- Apple v. Samsung: Trade Dress Functionality and Total Profits without Apportionment
- May 28, 2015 | Authors: Jacob R. Graham; Jura Christine Zibas
- Law Firms: Wilson Elser Moskowitz Edelman & Dicker LLP - Chicago Office ; Wilson Elser Moskowitz Edelman & Dicker LLP - New York Office
The highly publicized Apple v. Samsung litigation saga began in April 2011 when Samsung alleged various infringements of patents and trade dress related to Apple’s iPhone. A jury awarded more than $1 billion in damages. In a May 18, 2015, opinion, a three-judge panel of the Federal Circuit reversed on trade dress, decreasing some damages, but affirmed on design and utility patent infringement and damages. The sometimes forgotten design patents were the highlight of the opinion. The Court upheld an award of total profits from Samsung’s phones for infringement of Apple’s design patents, rejecting an apportionment or causality analysis that would relate the profits to only the infringing article. Based on the potential for total profits and the finding of functionality for trade dress, undoubtedly this decision will prompt businesses to closely evaluate the value of filing more design patent applications and enforcing existing design patents.
Trade dress is often referred to as the “look and feel” of the characteristics of visual appearance of a product or its packaging. For the iPhone, Apple asserted unregistered trade dress claims based on elements such as a “rectangular product with four evenly rounded corners” and a registered trade dress for the “design details in each of the sixteen icons on the iPhone’s home screen.” However, the “rounded corners” of the iPhone improved “pocketability” and “durability,” and in the Court’s view, the combination of icon designs showed nothing other than an assembly of functional parts.

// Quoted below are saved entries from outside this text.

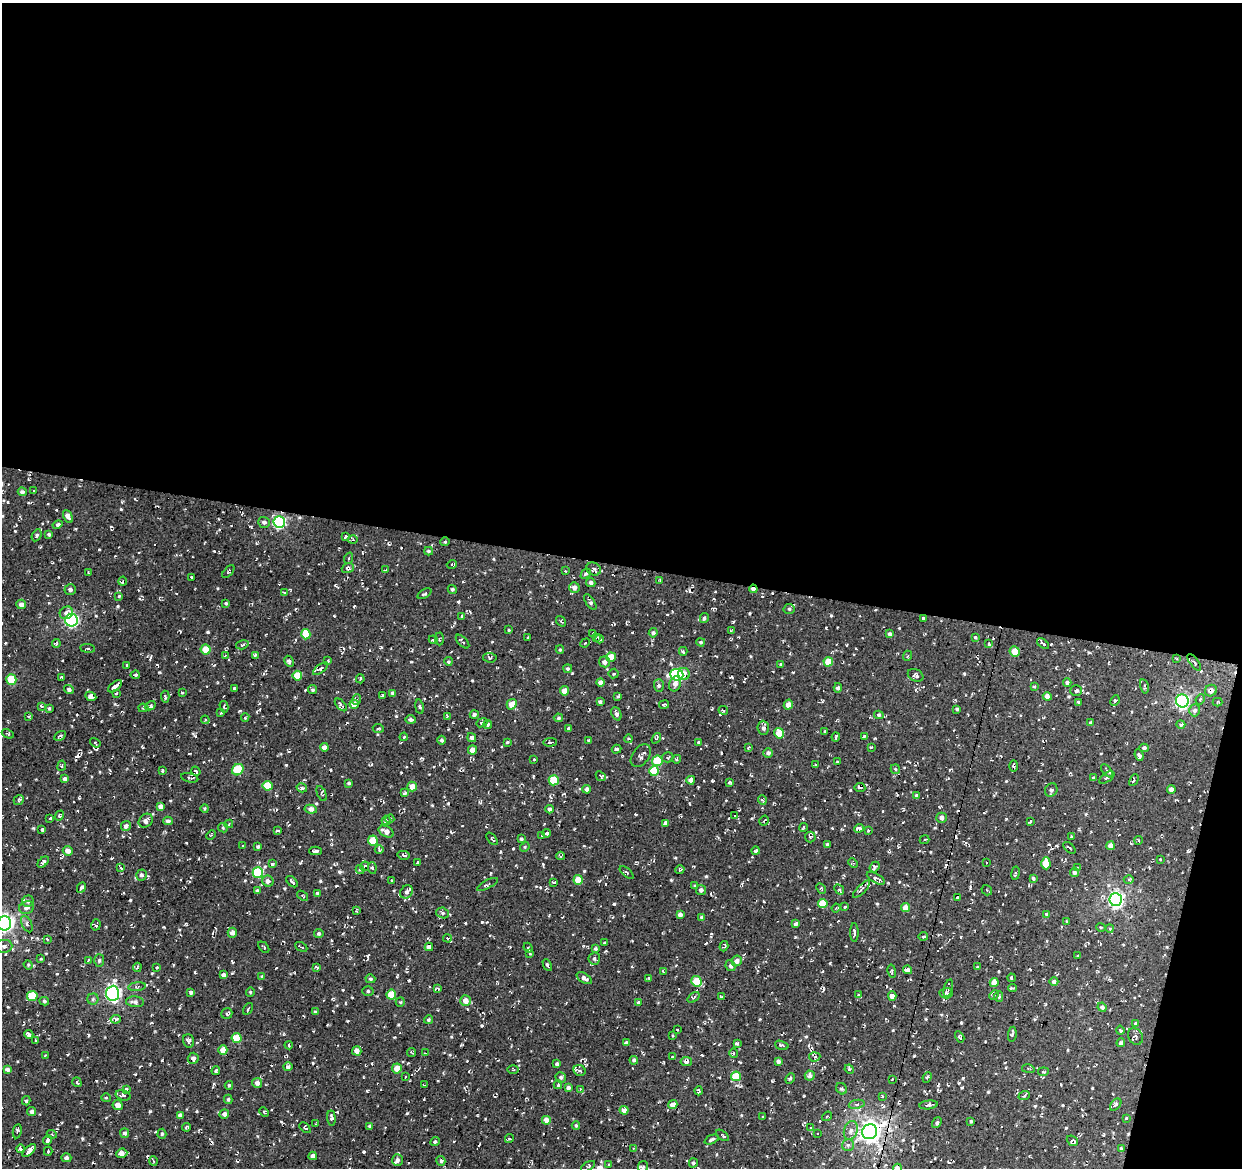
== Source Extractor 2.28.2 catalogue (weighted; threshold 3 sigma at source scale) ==
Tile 4 of 4 x 4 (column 4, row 1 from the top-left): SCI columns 3727-4966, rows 3780-4945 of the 4966 x 5165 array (HDU 1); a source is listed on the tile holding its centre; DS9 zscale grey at full resolution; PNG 1244 x 1170 px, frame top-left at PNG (2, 3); each listed source drawn as its Kron ellipse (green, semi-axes under 4 px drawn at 4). Shown black and unused: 50% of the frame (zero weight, under 2 of 3 exposures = <1% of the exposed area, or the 3 px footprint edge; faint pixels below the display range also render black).
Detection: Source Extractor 2.28.2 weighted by HDU 2 'WHT'; one run over the whole footprint, this tile lists its part. Background 0.00843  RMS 0.0089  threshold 0.0399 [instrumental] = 3 sigma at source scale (4.5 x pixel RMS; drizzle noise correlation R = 1.50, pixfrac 1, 0.0396/0.0396 arcsec/px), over >= 5 px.
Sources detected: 816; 40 cosmic-ray / hot-pixel residue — neither listed nor drawn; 9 inside a brighter listed object's ellipse — not listed separately; of the other 767, all 500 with FLUX_AUTO >= 0.962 (the completeness limit of this list) listed and drawn (267 fainter detections not listed), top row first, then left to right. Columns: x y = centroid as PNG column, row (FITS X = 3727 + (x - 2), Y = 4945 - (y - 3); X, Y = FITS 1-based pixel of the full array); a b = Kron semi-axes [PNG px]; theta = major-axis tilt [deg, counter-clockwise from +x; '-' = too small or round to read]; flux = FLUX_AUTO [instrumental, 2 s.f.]
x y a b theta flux
34 491 3 2 - 1.7
22 492 4 4 - 2.6
68 516 7 4 -64 5.5
264 522 6 5 - 2.4
279 522 6 5 - 120
58 525 5 4 - 1.8
49 534 4 3 - 1.4
37 535 6 4 61 1.6
345 536 4 3 - 2
353 540 5 3 - 1
445 542 4 4 - 1
429 551 4 3 - 1.4
349 558 6 3 72 1
452 564 5 3 - 1
348 568 6 5 - 1.6
594 569 7 6 - 2.6
386 570 4 3 - 1.3
565 571 3 3 - 1.1
228 572 8 3 50 1.1
88 573 3 2 - 1.1
586 574 6 3 43 1.4
192 578 3 3 - 1
660 580 3 3 - 1.1
123 581 4 2 - 1
591 583 5 4 - 2.4
574 587 5 5 - 3.6
70 589 6 5 - 2.5
452 589 5 4 - 1.5
753 589 4 3 - 3.1
284 593 3 3 - 1.6
424 594 8 4 32 1.5
119 596 3 3 - 1.8
590 602 9 4 -56 2.1
226 603 3 3 - 0.99
21 604 5 4 - 4.4
789 609 5 5 - 1.6
66 613 7 6 - 5.9
462 616 3 3 - 1.7
704 618 5 4 - 2
923 619 4 3 - 2.5
71 620 6 6 - 140
561 621 6 3 -55 1.2
509 630 3 3 - 1.3
731 630 4 3 - 0.99
653 633 4 4 - 1.8
306 634 5 4 - 20
593 634 4 3 - 1.6
890 634 4 3 - 2.2
528 637 3 3 - 1.5
596 637 3 2 - 1
975 637 4 3 - 1
439 639 6 3 -89 1
599 639 4 3 - 1.3
433 640 4 4 - 1.2
463 642 8 3 -46 1.4
701 642 4 3 - 1
585 643 5 4 - 0.96
56 644 4 3 - 1.2
989 644 4 3 - 1.1
1043 644 7 4 -40 3.2
242 645 6 4 16 1.5
88 648 7 4 -7 1.5
206 649 5 5 - 14
560 650 4 4 - 1
683 651 4 3 - 1.7
1015 651 5 5 - 9.2
225 655 4 3 - 1
255 655 3 3 - 1.2
907 656 5 3 - 1
611 657 5 4 - 12
490 658 7 5 -6 1.7
1177 659 3 3 - 1
328 660 4 3 - 1.1
289 661 6 4 -61 2.1
448 661 4 3 - 1.1
604 662 5 5 - 3.9
828 662 4 4 - 15
1194 663 10 3 -53 1.8
781 664 4 3 - 1.6
127 666 4 3 - 1.2
320 669 9 4 37 2.2
568 669 4 4 - 1.6
614 674 5 5 - 1.5
684 674 6 6 - 6.5
135 675 4 3 - 2.3
677 675 6 6 - 100
916 675 8 6 -26 2.6
297 676 5 5 - 17
61 677 4 3 - 1.7
360 679 4 3 - 1.2
11 680 5 5 - 27
600 682 4 4 - 4.3
1067 683 4 4 - 2.1
675 684 7 5 71 3.7
659 685 6 5 - 1.6
115 686 8 3 39 5.6
1144 686 7 4 -76 1.8
1034 687 4 3 - 1
838 688 5 4 - 1.9
69 689 5 4 - 2.4
235 689 3 3 - 4.3
313 690 4 4 - 1.3
564 691 4 4 - 8.4
1076 691 5 5 - 2.1
1211 691 6 5 - 4.1
116 693 3 2 - 1.1
182 693 3 3 - 1.1
393 693 4 3 - 1.9
91 696 6 4 -25 4.8
382 696 3 3 - 1.5
618 696 4 3 - 1.5
1047 696 4 4 - 3.6
165 697 6 3 -86 2.4
357 699 5 3 - 1.1
1200 699 5 4 - 1.2
1115 701 5 4 - 1.5
1182 701 6 6 - 190
600 702 4 3 - 1.9
1218 702 5 4 - 1
1078 703 4 2 - 1.3
354 704 4 4 - 9.5
512 704 5 4 - 7.9
664 704 5 3 - 1.5
341 705 8 3 -47 2
788 705 5 4 - 7.6
41 706 4 3 - 1.5
150 706 6 4 31 2
224 707 6 4 -76 1.4
419 707 7 3 -81 1.4
49 708 3 3 - 1.1
143 708 5 3 - 1.6
957 709 3 3 - 1.4
723 710 5 3 - 1.1
1195 710 6 5 - 2.9
221 713 3 2 - 1.1
616 714 7 4 -67 2.7
474 715 4 4 - 2.5
879 715 5 4 - 1.5
29 716 3 3 - 1.4
447 716 3 3 - 1.1
245 717 4 3 - 1.4
558 718 4 4 - 1.5
205 720 4 4 - 1.1
410 720 5 4 - 2.5
482 723 6 4 22 1.3
1091 723 4 3 - 2.3
1181 724 4 4 - 2.7
488 725 4 4 - 1.4
378 728 6 3 -4 1.3
763 728 7 6 - 2.6
569 729 3 3 - 1.2
824 731 3 3 - 1.3
779 733 5 4 - 14
8 734 6 4 -28 1.1
60 736 6 3 30 1.8
865 736 4 3 - 1.4
404 737 4 3 - 1
836 737 4 3 - 1.5
472 738 5 4 - 3.2
656 738 6 3 54 1.3
628 739 4 4 - 1.5
442 740 4 4 - 1.7
588 740 3 2 - 1.1
550 742 7 3 2 1.3
698 742 4 3 - 1
95 743 5 4 - 0.98
507 743 3 3 - 2
324 747 4 4 - 4.4
749 747 3 3 - 1.6
871 747 3 2 - 1
1144 748 4 4 - 1.8
616 749 5 3 - 2.2
472 750 4 4 - 6.7
768 753 5 4 - 2.6
1139 755 6 3 -69 3.1
641 756 13 8 54 3.3
668 757 6 5 - 1.5
534 759 3 3 - 1.1
677 759 4 3 - 1.5
657 761 5 5 - 28
838 762 3 2 - 0.97
816 765 3 3 - 1.5
62 766 5 2 - 0.96
1014 766 6 3 89 2.1
895 769 5 4 - 1
238 770 6 5 - 33
162 771 3 3 - 2.2
196 771 5 2 - 1.2
654 771 5 5 - 26
1107 771 8 4 -51 1.7
601 776 5 3 - 1.3
1107 777 8 4 34 2.3
190 778 9 4 -13 2.4
1093 778 3 3 - 1.8
65 779 4 4 - 3.3
554 780 5 5 - 23
691 780 4 4 - 5.3
1134 780 6 4 61 1.8
729 782 3 3 - 1.7
349 783 3 3 - 1.4
267 786 5 4 - 19
412 786 5 5 - 7.1
860 787 5 2 - 1.3
302 788 5 4 - 2.3
587 789 4 3 - 1.9
1051 790 7 6 - 2.7
1171 790 4 4 - 4.7
405 793 4 3 - 2
322 794 8 4 -66 1.4
917 795 4 4 - 1.8
19 800 5 4 - 1.3
762 800 4 4 - 1.1
160 806 4 4 - 4.7
205 809 4 3 - 1.2
311 809 6 4 -10 3.7
550 809 4 4 - 2.3
59 815 5 4 - 1.2
735 816 3 3 - 1.1
50 818 3 3 - 1.9
941 818 5 5 - 2.8
390 819 4 3 - 1.1
386 820 4 3 - 1.2
146 821 8 6 42 3.4
168 821 4 4 - 2.6
764 821 5 3 - 1
1030 821 4 2 - 1.2
665 823 4 4 - 2.7
229 824 4 3 - 1
126 826 5 5 - 2.9
803 827 4 3 - 1.3
223 828 5 4 - 1.1
859 828 5 4 - 3.1
42 830 3 3 - 1.5
278 830 4 3 - 1.4
868 830 3 3 - 1
386 832 8 5 -28 5.2
546 833 4 3 - 2.1
211 835 5 3 - 0.98
542 836 3 2 - 0.99
810 837 5 5 - 1.7
1071 837 3 2 - 1.1
492 839 7 3 -49 1.3
521 839 4 3 - 1.5
925 840 5 3 - 1.2
1138 840 4 4 - 1.2
373 841 5 5 - 16
243 845 3 2 - 1.1
827 845 3 3 - 1.8
258 846 3 3 - 1.4
1110 846 4 4 - 5.6
525 847 5 4 - 0.98
1069 848 7 3 -41 1.3
379 849 4 3 - 1.5
68 851 5 4 - 5.9
315 851 6 3 3 2
756 851 4 3 - 1.5
404 855 6 3 -13 1.8
561 856 4 3 - 1.3
1160 859 3 3 - 1.4
43 862 6 3 45 1.8
986 862 3 2 - 1.1
418 863 4 3 - 2.2
853 863 5 4 - 1.2
1046 863 6 4 -88 18
272 864 4 3 - 2.2
364 866 5 3 - 1.7
874 867 6 4 50 2.1
121 868 4 3 - 1.8
372 868 6 4 -82 1.6
1077 868 4 3 - 1.1
360 869 4 4 - 1.2
680 870 4 3 - 1.9
258 872 5 5 - 53
1074 872 5 4 - 2.5
627 873 8 3 -41 1.3
1015 873 7 3 81 1.2
141 875 5 5 - 2.3
876 878 10 4 -29 3.1
1033 878 4 3 - 1.6
1129 879 5 3 - 1.1
392 880 3 2 - 1.6
578 880 5 4 - 13
268 881 6 5 - 3.7
292 882 7 3 -45 1.6
554 882 4 3 - 1.1
487 884 11 4 28 2.2
695 886 4 4 - 1
81 887 6 3 64 2.8
821 889 5 4 - 1.1
861 889 11 3 46 1.9
701 890 5 5 - 2.6
839 890 5 4 - 1.4
987 890 5 5 - 1.2
257 891 4 3 - 1.5
406 892 7 6 - 2.1
317 893 4 3 - 1.2
303 896 6 3 -36 1.4
957 897 3 2 - 1.2
1116 900 6 6 - 260
28 901 6 5 - 1.9
823 904 5 4 - 16
845 907 3 3 - 1.3
27 908 8 6 26 3.8
836 908 4 3 - 0.97
906 908 4 4 - 8.2
357 911 3 3 - 1.3
443 913 6 5 - 1.7
1047 914 4 4 - 2.5
680 915 4 4 - 4.2
702 917 4 4 - 2
1067 921 3 3 - 1.1
4 923 7 7 - 320
27 924 8 5 -64 2.3
796 924 4 3 - 2.2
96 925 6 4 72 2
1101 927 5 4 - 1.1
1110 928 4 4 - 1.7
232 933 5 4 - 3.9
319 933 4 4 - 1.7
854 933 9 3 -90 1.9
923 936 4 2 - 1
447 938 4 3 - 1.4
47 939 4 4 - 1.2
605 943 4 3 - 1.9
4 946 8 6 7 2.9
724 946 5 3 - 1.3
264 947 6 3 -46 1
301 947 6 2 -28 1.6
429 947 4 3 - 4.2
528 948 5 3 - 0.97
595 949 3 3 - 1.5
530 954 3 2 - 1.3
1078 956 4 3 - 1.7
41 959 3 3 - 1.4
594 959 6 5 - 1.9
88 960 3 2 - 1.1
99 960 6 5 - 1.8
737 961 5 5 - 3.9
28 965 5 4 - 1.1
547 965 6 3 -64 1.4
730 966 5 4 - 2.1
137 967 4 3 - 1.1
157 967 3 3 - 1
316 967 4 3 - 1.9
977 967 3 3 - 1.1
907 970 5 4 - 3.4
892 971 6 3 -78 0.96
663 972 3 3 - 1
223 975 4 3 - 2.4
262 977 4 3 - 1.4
584 978 8 4 -33 3.5
649 978 3 3 - 1.1
1011 978 4 3 - 1.2
370 979 5 4 - 1.7
696 981 5 5 - 19
994 982 4 4 - 8.3
1054 982 4 4 - 2.7
137 987 9 4 7 1.7
437 988 3 3 - 1.4
948 988 9 4 76 1.9
1012 988 4 3 - 1.8
368 991 5 5 - 1.5
191 992 3 3 - 1.7
250 992 4 4 - 0.98
113 993 7 6 - 230
946 993 7 5 4 2.2
391 995 5 5 - 21
859 995 4 3 - 2.3
994 995 5 4 - 1.2
32 996 5 5 - 23
722 996 4 2 - 1.2
892 996 4 4 - 4.8
693 997 7 4 37 1.5
999 997 5 4 - 1.3
93 999 5 5 - 1.6
44 1001 5 4 - 1.3
465 1001 5 5 - 7.2
135 1002 9 5 -6 3
400 1002 5 4 - 1.1
639 1003 4 4 - 2.1
1102 1007 5 4 - 2.3
248 1009 6 2 58 1
315 1012 4 3 - 1.3
227 1013 6 5 - 1.7
116 1019 5 4 - 2.4
428 1020 4 4 - 1.5
1136 1024 3 3 - 2.5
677 1030 3 2 - 1.2
1120 1030 4 3 - 1.6
29 1034 4 3 - 3.6
1012 1034 8 3 83 1.6
672 1035 3 2 - 1
1135 1036 9 7 -57 2.5
960 1037 6 3 -60 1.5
236 1038 5 5 - 16
36 1040 3 3 - 1.6
189 1041 7 5 -71 2
626 1043 4 3 - 2.3
1121 1043 4 4 - 1.7
737 1044 4 3 - 1.6
289 1045 4 3 - 1.1
782 1045 7 3 -18 1.4
223 1050 5 4 - 7.1
357 1051 4 4 - 5.1
412 1052 4 2 - 1
425 1053 4 2 - 2.2
733 1053 5 3 - 0.98
46 1055 4 3 - 0.97
672 1057 3 2 - 1.3
815 1057 5 4 - 1.9
193 1058 5 5 - 3.4
634 1060 4 4 - 1.9
686 1061 6 4 9 2.9
778 1061 4 4 - 2.6
557 1064 4 3 - 2.1
288 1067 5 4 - 2.3
397 1068 5 5 - 8.6
7 1069 4 4 - 3.1
849 1069 5 4 - 0.97
1028 1069 6 3 -10 1
513 1070 6 4 1 1.1
216 1071 4 3 - 1.9
580 1071 6 5 - 2.2
1043 1072 5 3 - 1.1
405 1076 3 2 - 0.97
736 1076 5 5 - 24
810 1076 5 5 - 3
561 1077 5 5 - 1.9
927 1077 5 4 - 1.5
790 1078 5 4 - 1.7
892 1079 3 2 - 1.1
77 1082 5 3 - 1.3
257 1083 5 5 - 3.6
229 1085 4 3 - 1.2
425 1085 4 3 - 0.99
558 1085 4 3 - 1.1
568 1088 4 3 - 2.3
126 1089 3 3 - 1.4
580 1089 4 4 - 1.1
842 1089 6 5 - 1.7
699 1091 4 2 - 1.1
123 1095 8 5 -16 2.3
883 1096 4 3 - 1.1
1024 1096 6 3 21 1.1
106 1098 5 4 - 1.1
228 1099 5 4 - 1.4
26 1101 4 3 - 1.5
857 1104 8 4 11 1.9
118 1105 5 5 - 6.4
673 1105 4 4 - 7
929 1105 9 3 7 2.3
1116 1105 7 4 49 1.8
624 1110 4 4 - 3.9
32 1112 4 4 - 2.4
264 1112 5 3 - 1
224 1114 5 5 - 3.6
180 1115 4 4 - 2.8
827 1116 5 4 - 1.2
763 1117 3 2 - 1
331 1118 7 4 -84 2.1
1126 1118 3 3 - 1.2
546 1120 4 4 - 7.6
971 1121 3 3 - 0.97
937 1123 6 3 55 1.6
316 1124 3 3 - 1.3
370 1126 4 4 - 1.9
576 1126 4 3 - 1.2
186 1127 4 3 - 1.9
305 1128 6 3 -45 1.1
811 1128 4 3 - 1.3
851 1130 9 6 72 4.6
17 1131 7 3 80 1.8
870 1132 8 7 - 590
125 1133 5 4 - 2.1
817 1133 3 2 - 0.99
52 1134 5 4 - 1.2
162 1134 5 4 - 1.3
722 1135 7 3 -37 2.4
509 1139 4 3 - 1.1
712 1139 7 4 25 3.1
48 1140 5 3 - 4
1072 1141 6 4 -40 1.9
435 1142 5 3 - 1.5
848 1145 6 6 - 2.3
633 1148 4 4 - 1.2
20 1149 4 4 - 2.2
1121 1149 4 3 - 1.6
29 1151 8 3 45 5.8
48 1151 4 3 - 1.1
122 1153 6 4 22 4.3
313 1156 4 4 - 5.1
66 1158 5 4 - 2.7
397 1160 6 5 - 2.8
154 1161 5 3 - 1
441 1161 5 4 - 1.8
693 1163 5 4 - 1.6
608 1164 3 3 - 1.5
588 1166 8 3 31 1.2
643 1167 6 5 - 1.6
897 1168 5 4 - 7.9
Overlapping masked pixels (flux is a lower limit): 8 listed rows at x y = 348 568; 594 569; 753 589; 1211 691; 600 702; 160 806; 186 1127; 870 1132
Isophote crosses this tile's border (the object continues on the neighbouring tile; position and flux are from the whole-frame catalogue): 2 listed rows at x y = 4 923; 897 1168
Unlisted compact peaks at least as high as the median listed source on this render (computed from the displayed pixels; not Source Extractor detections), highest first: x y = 150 1111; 339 872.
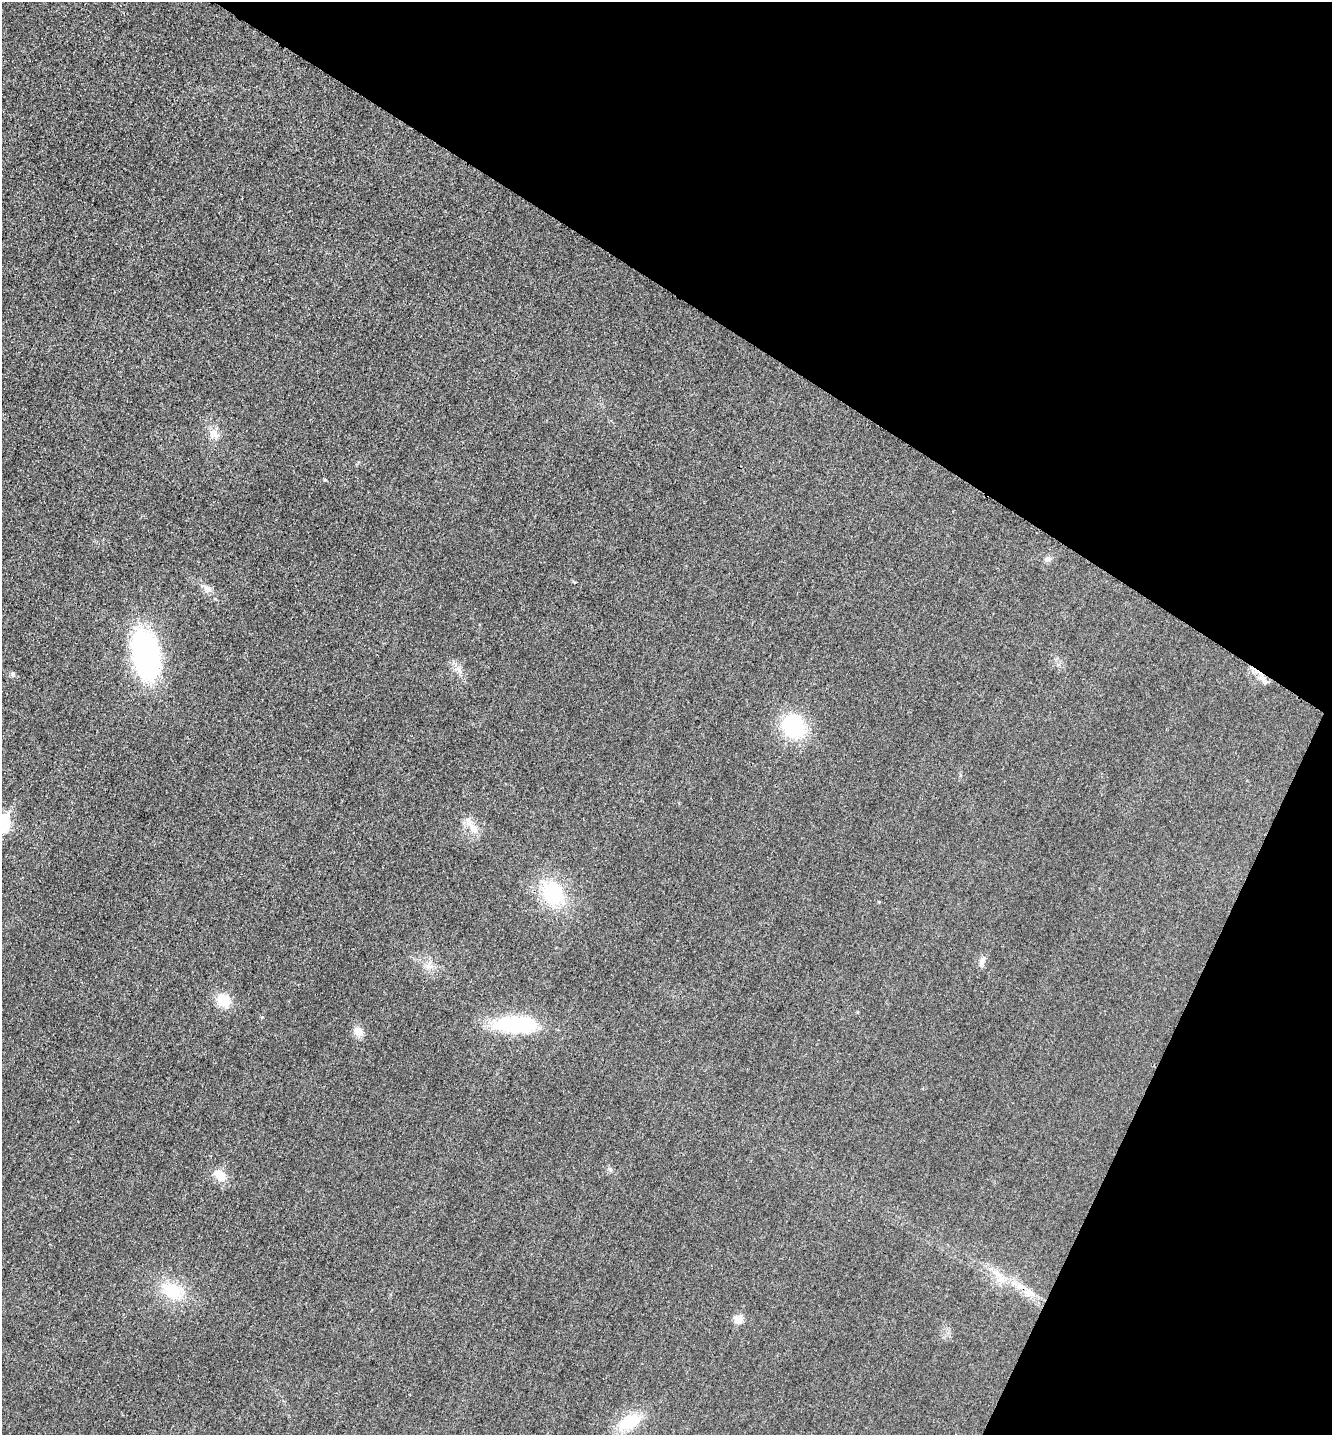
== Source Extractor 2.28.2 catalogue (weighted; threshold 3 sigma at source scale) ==
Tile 8 of 4 x 4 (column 4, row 2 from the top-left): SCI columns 4142-5471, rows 2882-4314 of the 5770 x 5759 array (HDU 1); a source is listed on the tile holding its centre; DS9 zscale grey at full resolution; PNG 1334 x 1437 px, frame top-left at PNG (2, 2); no overlay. Shown black and unused: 28% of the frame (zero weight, under 3 of 4 exposures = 1% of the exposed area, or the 3 px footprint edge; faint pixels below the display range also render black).
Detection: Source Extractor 2.28.2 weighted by HDU 2 'WHT'; one run over the whole footprint, this tile lists its part. Background 0.0197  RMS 0.0057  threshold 0.0257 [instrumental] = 3 sigma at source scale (4.5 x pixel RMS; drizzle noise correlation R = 1.50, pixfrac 1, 0.05/0.05 arcsec/px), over >= 5 px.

Because trade dress protects only nonfunctional aspects of a product’s physical detail or design and functional aspects fall within the purview of patent law, Apple’s asserted trade dress claims had some utilitarian functionality and were not protectable under the Lanham Act. The Federal Circuit applied the Ninth Circuit’s Disc Golf factors (i.e., utilitarian advantage, alternative designs, advertising of advantages, and method of manufacture) to analyze functionality. It recognized, however, the Supreme Court’s more recent and seemingly broader rule on functionality in TrafFix, “a feature is also functional ... when it affects the cost or quality of the device.” Even under the Disc Golf factors, there was no question that the trade dress had some functionality and therefore were not protectable. The Federal Circuit referenced the “ease of use” claims by Apple to demonstrate utilitarian functionality, while Apple focused on the “beauty” of the design. Although the Court stated Apple pursued both functionality and beauty, aesthetic functionality, another potential bar to protection, was never at issue in the opinion.
In light of the Federal Circuit’s emphasis on non-functionality as a prerequisite to warrant trade dress protection, the case may inspire companies to evaluate their reliance on trade dress, design patents or an overlap of both.
The Federal Circuit rejected Samsung’s arguments challenging Samsung’s liability for infringement of Apple’s three design patents. First, Samsung contended that the district court erred by not excluding the functional elements from the claim scope and construction in the jury instructions. The Federal Circuit disagreed, finding that no rule exists that entire elements dictating functional purpose or structural aspects be eliminated from the claim scope.
Second, Samsung argued the district court erred by misleading the jury with the instruction that actual deception was not required and for providing guidelines in considering prior art. The Federal Circuit determined the jury instructions were clear and the jury must compare the asserted design against the prior art.
Third, and perhaps of most significance, the Federal Circuit upheld the ruling to allow the jury to award Samsung’s total profits on its infringing phones as damages. Samsung argued that an apportionment or causation analysis that limits profits to the infringement or infringing article of manufacture should be applied. The Federal Circuit quoted the entirety of section 289 of Title 35, which addresses design patent infringement damages. It emphasized that section 289 states, in pertinent part, an infringer of a design patent “shall be liable to the owner to the extent of his total profit...” Distinguishing Samsung’s phones as a single article of manufacture not sold separately, referencing a piano case and an entire piano in a 1915 case where the Second Circuit allowed an award of profits for only the piano case, the Federal Circuit held that the plain language of the statute and prior precedent required an award of total profits without apportionment. As discussed in a footnote in the opinion, an award of entire profits may make no sense in the modern world, but in the Court’s view the issue is a matter of policy and for Congress to decide.
Nothing in the decision as to utility patents was surprising. For Samsung’s “indefiniteness” argument directed to the claim term “substantially centered,” the Court held that Samsung is seeking a level of precision that exceeds the definiteness required of valid patents. Samsung also argued claims were anticipated by a prior art reference; however, the Court found that the jury reasonably credited Apple’s expert who testified that the technology was not anticipated and taught by the prior art reference. The Federal Circuit affirmed the lost profits and reasonable royalty damages awarded.